Azure Cost breakdown:
To get the data into Log Analytics this solution uses both Azure Automation runbooks and the worker tasks. The prices on these are below:
- Worker tasks:
- Charged at .002 per hour.
- This would be up to $1.50 a month
- However, the first one is free per month so the worker tasks should be free if this is the only worker task.
- Azure Automation runbooks:
- Charged at .002 per minute
- On average these jobs run in about 1 minute to log the data into Log Analytics.
- However, the first 500 minutes are free so this task should be free if it is the only Azure Automation runbook.
- In general, the cost for this regardless of whether existing worker tasks and Azure Automation runbooks are in place should be less than $5 a month.

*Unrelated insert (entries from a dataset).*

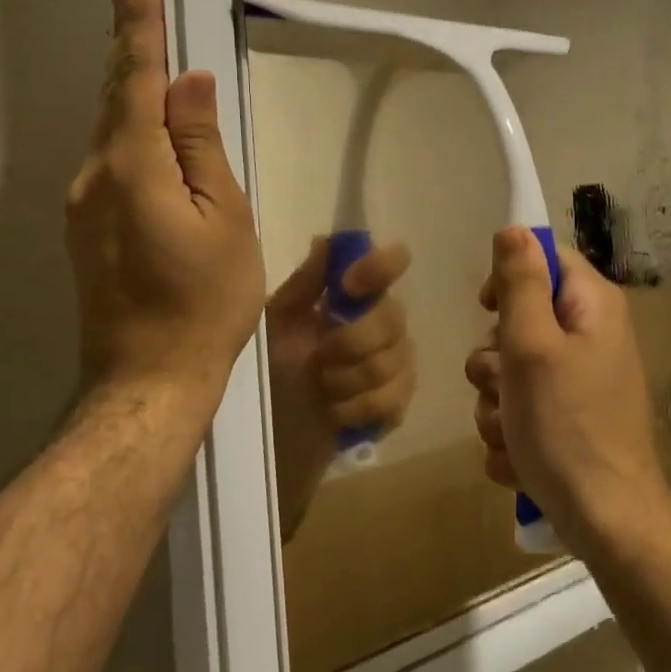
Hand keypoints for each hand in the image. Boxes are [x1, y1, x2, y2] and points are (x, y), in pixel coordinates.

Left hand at [66, 0, 264, 410]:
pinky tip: (145, 128)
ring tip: (146, 54)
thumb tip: (189, 85)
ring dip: (128, 90)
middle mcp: (94, 176)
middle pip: (114, 99)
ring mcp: (82, 205)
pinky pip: (109, 162)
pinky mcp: (84, 229)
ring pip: (110, 132)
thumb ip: (202, 146)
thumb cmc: (205, 300)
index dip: (139, 30)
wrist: (150, 377)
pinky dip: (127, 131)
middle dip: (127, 48)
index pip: (136, 80)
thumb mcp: (225, 218)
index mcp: (133, 167)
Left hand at [267, 238, 414, 538]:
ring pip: (393, 361)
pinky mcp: (397, 403)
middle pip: (393, 317)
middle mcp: (383, 323)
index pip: (390, 264)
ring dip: (348, 379)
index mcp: (355, 297)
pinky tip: (335, 412)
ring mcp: (396, 364)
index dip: (379, 267)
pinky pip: (393, 398)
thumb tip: (326, 240)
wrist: (273, 431)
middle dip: (351, 341)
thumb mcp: (278, 323)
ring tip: (322, 387)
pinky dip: (357, 407)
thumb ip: (305, 285)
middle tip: (319, 358)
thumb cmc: (273, 368)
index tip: (348, 286)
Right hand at [466, 226, 669, 556]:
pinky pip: (520, 411)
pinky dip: (513, 434)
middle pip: (519, 320)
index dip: (509, 279)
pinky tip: (522, 459)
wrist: (606, 521)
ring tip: (514, 433)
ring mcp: (579, 382)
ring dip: (497, 405)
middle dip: (496, 360)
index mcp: (591, 307)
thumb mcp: (533, 346)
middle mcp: (590, 337)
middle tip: (505, 386)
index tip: (489, 311)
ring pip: (510, 373)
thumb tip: (513, 227)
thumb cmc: (567, 425)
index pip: (543, 259)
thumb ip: (520, 283)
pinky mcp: (568, 420)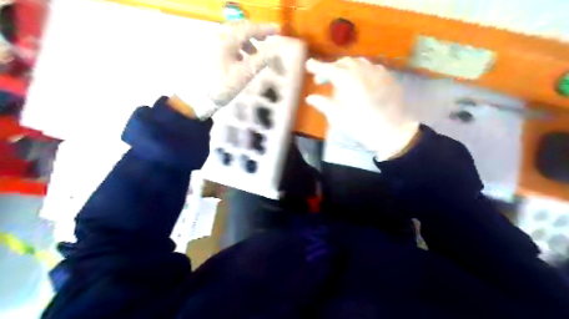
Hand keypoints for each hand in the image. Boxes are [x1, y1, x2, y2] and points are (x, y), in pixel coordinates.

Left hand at [174, 21, 278, 119]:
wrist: (199, 97)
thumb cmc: (223, 85)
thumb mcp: (244, 74)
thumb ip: (261, 60)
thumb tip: (274, 51)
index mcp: (227, 40)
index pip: (249, 28)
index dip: (265, 29)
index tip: (277, 31)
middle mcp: (218, 36)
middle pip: (239, 28)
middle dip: (254, 32)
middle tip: (266, 40)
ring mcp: (211, 42)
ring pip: (232, 35)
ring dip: (245, 41)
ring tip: (254, 53)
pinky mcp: (209, 51)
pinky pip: (226, 42)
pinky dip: (237, 46)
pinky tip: (241, 58)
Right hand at [305, 56, 418, 159]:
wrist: (393, 133)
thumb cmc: (362, 127)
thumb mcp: (339, 118)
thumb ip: (324, 104)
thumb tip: (310, 98)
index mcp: (349, 80)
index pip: (329, 69)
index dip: (317, 66)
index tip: (308, 64)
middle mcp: (363, 71)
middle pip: (344, 63)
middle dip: (331, 68)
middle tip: (321, 80)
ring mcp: (378, 72)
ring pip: (359, 62)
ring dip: (346, 67)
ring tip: (339, 78)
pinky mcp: (388, 78)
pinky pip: (372, 67)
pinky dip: (361, 70)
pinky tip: (360, 80)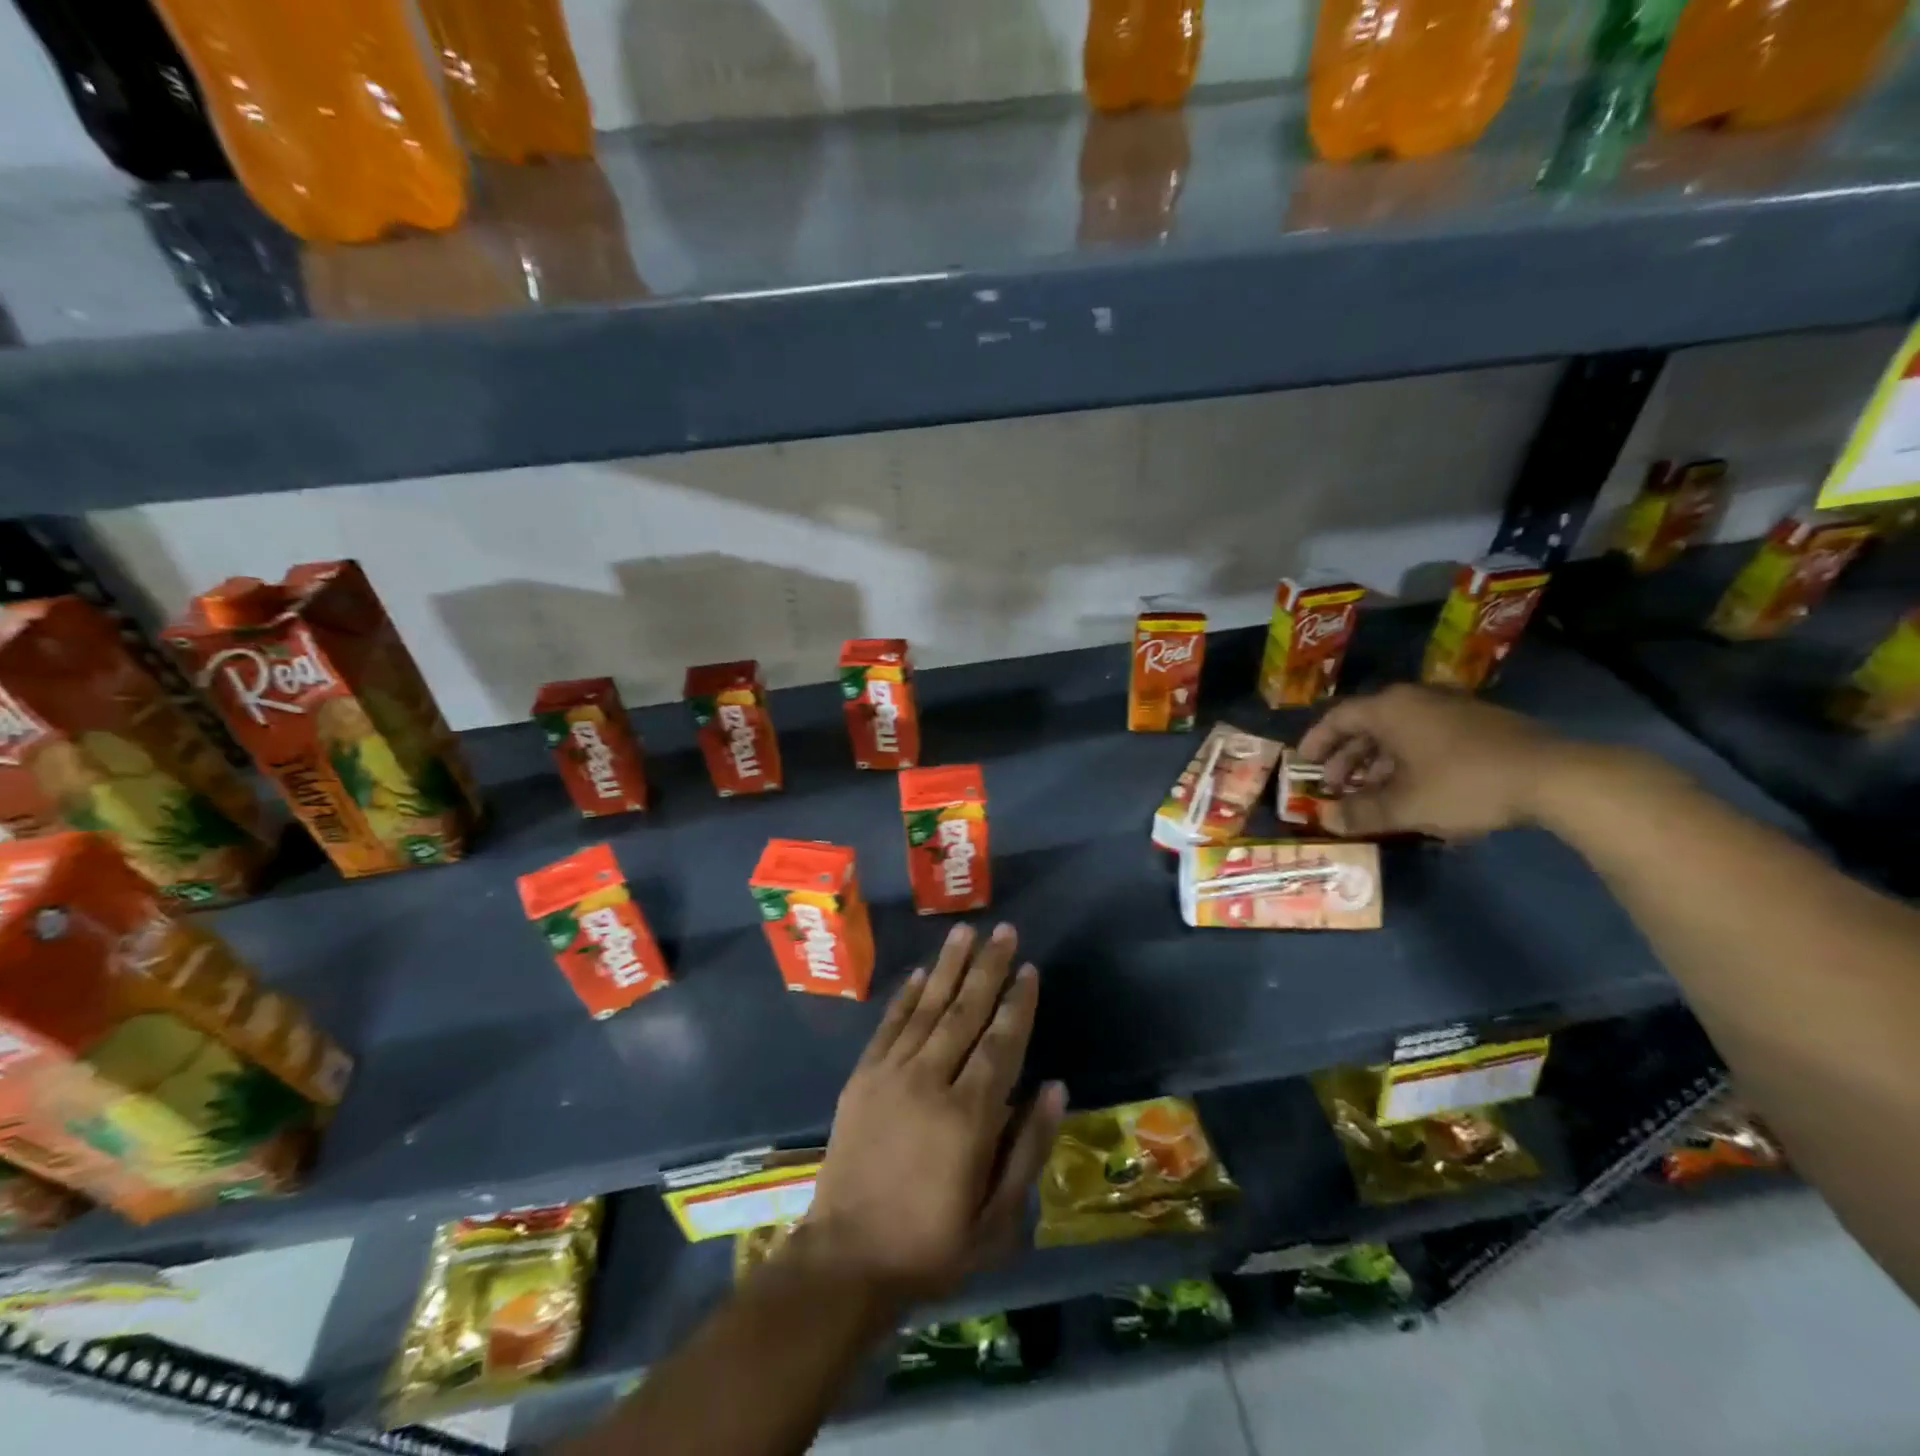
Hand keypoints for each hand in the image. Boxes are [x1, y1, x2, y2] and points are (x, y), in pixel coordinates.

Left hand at [804, 923, 1066, 1304]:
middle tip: (1005, 932)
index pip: (1002, 1043)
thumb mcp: (997, 1219)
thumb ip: (1028, 1148)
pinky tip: (920, 973)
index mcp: (969, 1116)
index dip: (1018, 1004)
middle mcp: (930, 1082)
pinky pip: (889, 1025)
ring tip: (966, 931)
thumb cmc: (932, 1244)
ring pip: (927, 1007)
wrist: (846, 1259)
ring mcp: (891, 1074)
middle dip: (988, 968)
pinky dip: (906, 996)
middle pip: (965, 1012)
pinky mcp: (862, 1078)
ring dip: (948, 967)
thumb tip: (1054, 1087)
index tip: (1030, 969)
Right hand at [1297, 683, 1573, 840]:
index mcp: (1389, 710)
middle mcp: (1415, 700)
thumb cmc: (1463, 784)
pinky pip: (1425, 737)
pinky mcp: (1478, 724)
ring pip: (1398, 733)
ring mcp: (1450, 709)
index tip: (1303, 764)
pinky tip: (1414, 789)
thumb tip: (1327, 820)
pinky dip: (1407, 760)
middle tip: (1335, 787)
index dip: (1316, 742)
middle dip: (1347, 758)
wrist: (1554, 776)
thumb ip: (1361, 813)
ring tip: (1371, 794)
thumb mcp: (1405, 806)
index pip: (1337, 718)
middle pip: (1367, 725)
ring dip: (1377, 762)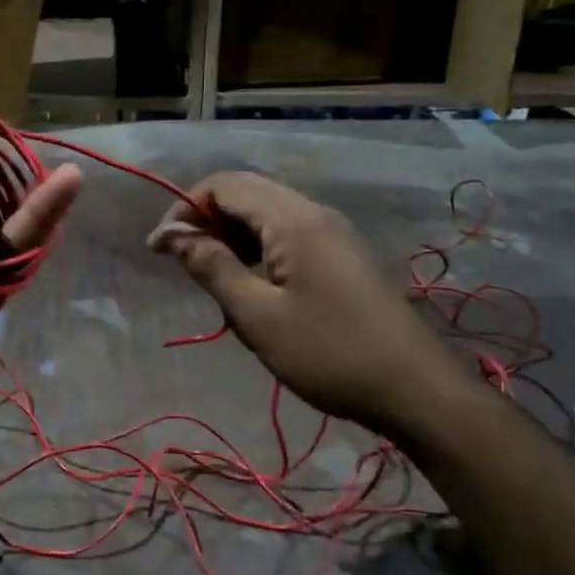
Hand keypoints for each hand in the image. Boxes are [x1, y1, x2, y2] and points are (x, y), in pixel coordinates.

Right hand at [147, 172, 469, 431]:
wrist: (415, 389)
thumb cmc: (327, 353)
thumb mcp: (257, 315)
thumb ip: (211, 267)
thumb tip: (171, 234)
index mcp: (292, 219)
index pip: (224, 184)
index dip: (184, 208)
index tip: (160, 249)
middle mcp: (315, 213)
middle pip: (246, 194)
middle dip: (206, 221)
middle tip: (184, 265)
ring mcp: (334, 234)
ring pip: (268, 216)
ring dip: (232, 238)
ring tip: (216, 283)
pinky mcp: (344, 257)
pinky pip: (289, 237)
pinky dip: (259, 251)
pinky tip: (253, 290)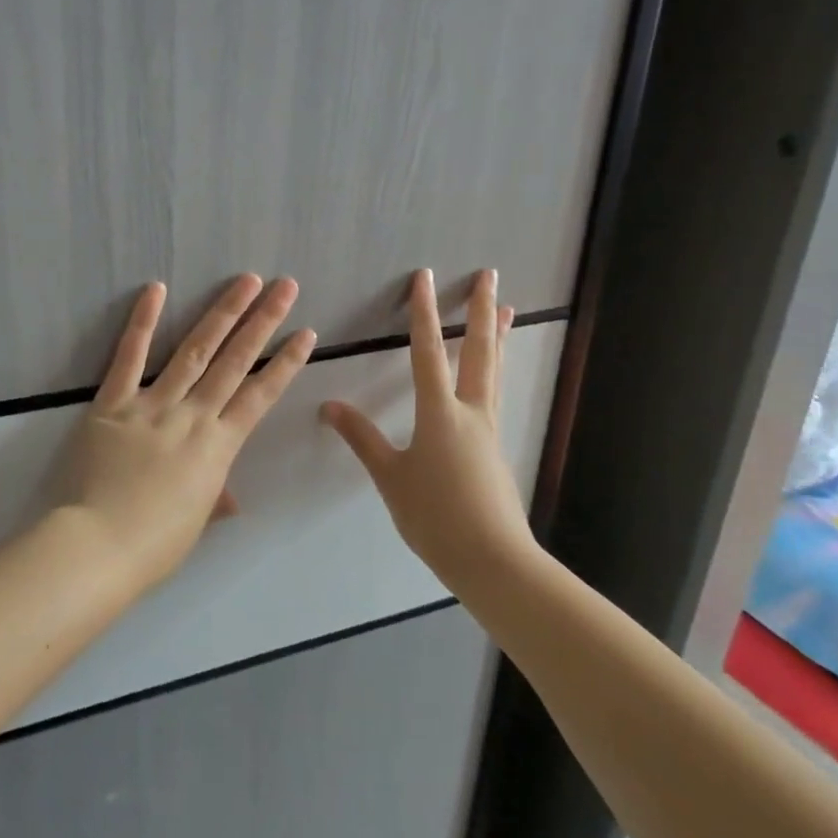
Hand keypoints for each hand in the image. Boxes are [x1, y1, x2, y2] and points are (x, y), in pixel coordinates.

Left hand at [66, 274, 315, 589]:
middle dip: (263, 321)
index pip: (261, 396)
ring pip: (194, 350)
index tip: (306, 333)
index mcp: (218, 447)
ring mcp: (154, 405)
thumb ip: (214, 498)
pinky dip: (141, 322)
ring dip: (223, 313)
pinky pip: (129, 357)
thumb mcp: (195, 522)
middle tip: (285, 286)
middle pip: (235, 362)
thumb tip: (231, 500)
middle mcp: (193, 416)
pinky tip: (157, 288)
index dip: (285, 363)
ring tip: (247, 281)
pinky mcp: (114, 403)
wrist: (100, 546)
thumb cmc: (154, 545)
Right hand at [320, 268, 532, 591]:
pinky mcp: (495, 449)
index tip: (424, 278)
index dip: (422, 312)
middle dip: (480, 311)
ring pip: (493, 371)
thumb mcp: (390, 477)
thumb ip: (362, 438)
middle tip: (490, 276)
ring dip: (497, 336)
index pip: (428, 352)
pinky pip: (494, 395)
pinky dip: (494, 370)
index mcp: (440, 413)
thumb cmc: (435, 516)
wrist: (492, 560)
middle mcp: (470, 412)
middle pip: (478, 351)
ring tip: (508, 310)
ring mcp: (488, 430)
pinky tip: (489, 376)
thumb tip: (330, 405)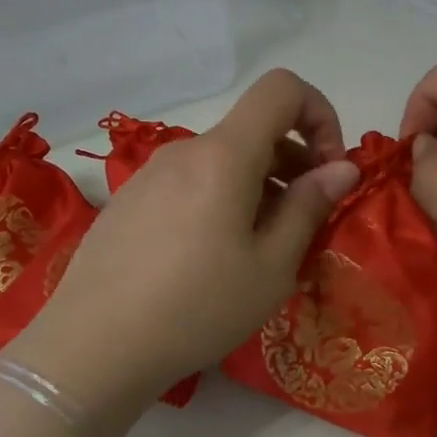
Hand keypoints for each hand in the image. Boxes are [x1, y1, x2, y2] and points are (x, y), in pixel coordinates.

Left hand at [15, 70, 359, 428]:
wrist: (93, 347)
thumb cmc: (197, 307)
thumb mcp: (271, 266)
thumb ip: (309, 207)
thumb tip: (342, 168)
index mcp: (224, 155)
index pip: (281, 88)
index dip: (320, 114)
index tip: (329, 169)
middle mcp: (184, 151)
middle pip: (253, 130)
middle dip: (294, 163)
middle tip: (305, 223)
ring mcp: (149, 175)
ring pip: (222, 162)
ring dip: (258, 188)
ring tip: (261, 251)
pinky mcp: (129, 203)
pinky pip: (190, 185)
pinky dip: (221, 202)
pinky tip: (212, 261)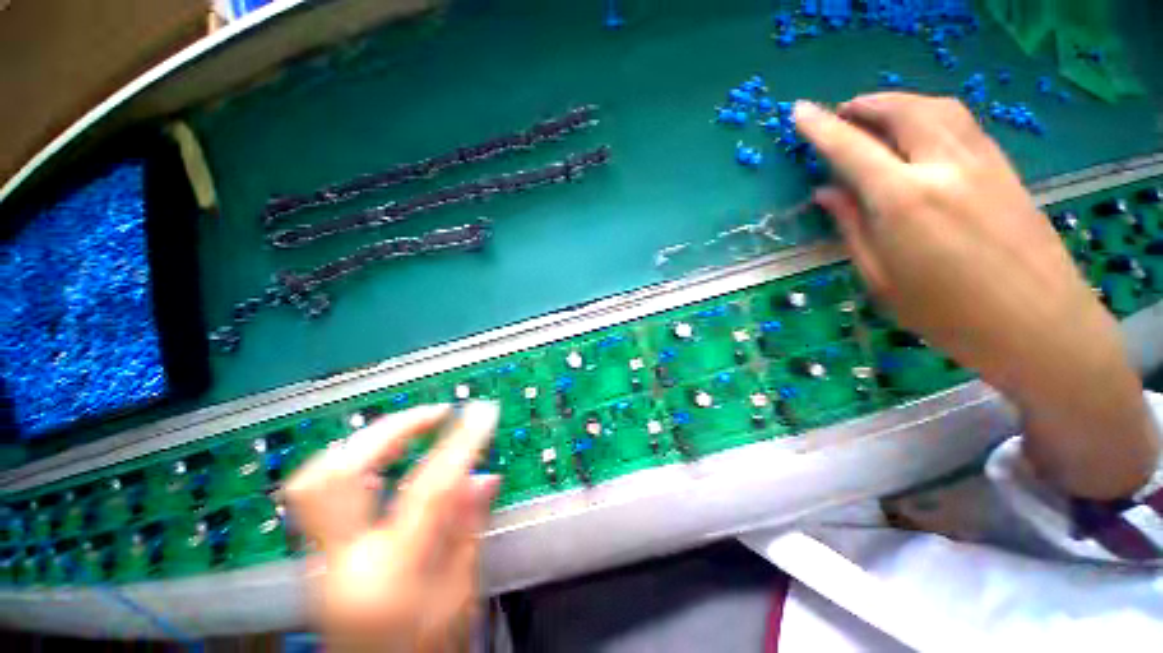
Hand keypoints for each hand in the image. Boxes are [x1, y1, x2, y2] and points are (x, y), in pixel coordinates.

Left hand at [284, 402, 500, 651]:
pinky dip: (353, 459)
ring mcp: (320, 559)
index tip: (482, 412)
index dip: (460, 443)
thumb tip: (486, 475)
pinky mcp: (316, 555)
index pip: (428, 491)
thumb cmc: (427, 646)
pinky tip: (382, 456)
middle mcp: (343, 562)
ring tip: (409, 428)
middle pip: (342, 474)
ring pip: (317, 478)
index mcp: (390, 576)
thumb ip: (469, 528)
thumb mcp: (461, 594)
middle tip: (435, 414)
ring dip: (368, 440)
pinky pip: (320, 492)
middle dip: (393, 429)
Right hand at [794, 93, 1158, 497]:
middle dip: (866, 105)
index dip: (821, 128)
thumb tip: (826, 192)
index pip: (852, 149)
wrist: (1038, 326)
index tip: (799, 111)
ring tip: (875, 115)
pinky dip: (931, 114)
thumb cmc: (947, 314)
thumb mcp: (881, 277)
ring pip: (937, 108)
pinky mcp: (1005, 168)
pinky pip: (962, 123)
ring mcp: (983, 162)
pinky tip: (918, 132)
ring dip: (900, 103)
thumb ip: (851, 227)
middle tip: (840, 113)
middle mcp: (945, 167)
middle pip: (902, 111)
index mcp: (905, 200)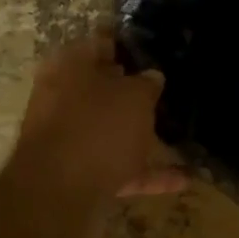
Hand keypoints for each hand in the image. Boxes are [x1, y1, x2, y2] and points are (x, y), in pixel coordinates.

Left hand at [8, 34, 185, 199]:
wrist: (57, 196)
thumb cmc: (98, 128)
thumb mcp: (135, 96)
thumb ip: (147, 84)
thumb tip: (151, 77)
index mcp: (70, 65)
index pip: (103, 42)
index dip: (130, 43)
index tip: (157, 47)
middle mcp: (62, 96)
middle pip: (103, 87)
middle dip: (132, 90)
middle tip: (167, 88)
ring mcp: (67, 137)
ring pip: (108, 128)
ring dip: (139, 132)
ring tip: (176, 133)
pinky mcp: (76, 173)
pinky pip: (116, 166)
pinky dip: (145, 172)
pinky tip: (182, 179)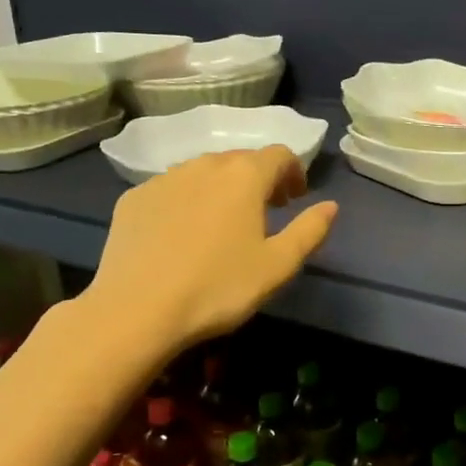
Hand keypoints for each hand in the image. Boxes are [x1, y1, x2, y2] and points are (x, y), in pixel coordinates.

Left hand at [84, 147, 337, 349]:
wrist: (135, 310)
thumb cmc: (218, 288)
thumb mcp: (277, 266)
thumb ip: (309, 231)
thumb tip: (331, 206)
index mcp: (245, 176)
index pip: (279, 155)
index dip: (294, 172)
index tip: (296, 198)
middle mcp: (204, 165)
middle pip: (241, 160)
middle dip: (259, 179)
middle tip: (266, 211)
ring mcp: (164, 179)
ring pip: (203, 172)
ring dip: (222, 188)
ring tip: (224, 223)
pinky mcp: (134, 198)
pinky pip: (171, 189)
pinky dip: (187, 201)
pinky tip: (182, 235)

There were two other blog posts which existed which are similar in the goal (pinging systems via Azure Monitor/Log Analytics). Their approaches were focused on running scheduled tasks or running the tasks via an Azure Hybrid Runbook worker. This approach is good as well and would be the best choice if you need to have ping statistics (response time, etc) but if the goal is to keep the cost down the approach in this blog post is significantly less expensive to run on a monthly basis.
Summary: If you are looking for a cost-effective method to provide notifications when systems or devices are not responding from Azure Monitor you will want to try this solution out! In the next part of this blog series, Cameron Fuller will show how we can alert from failed ping responses and will show how this data can be showcased in an Azure dashboard.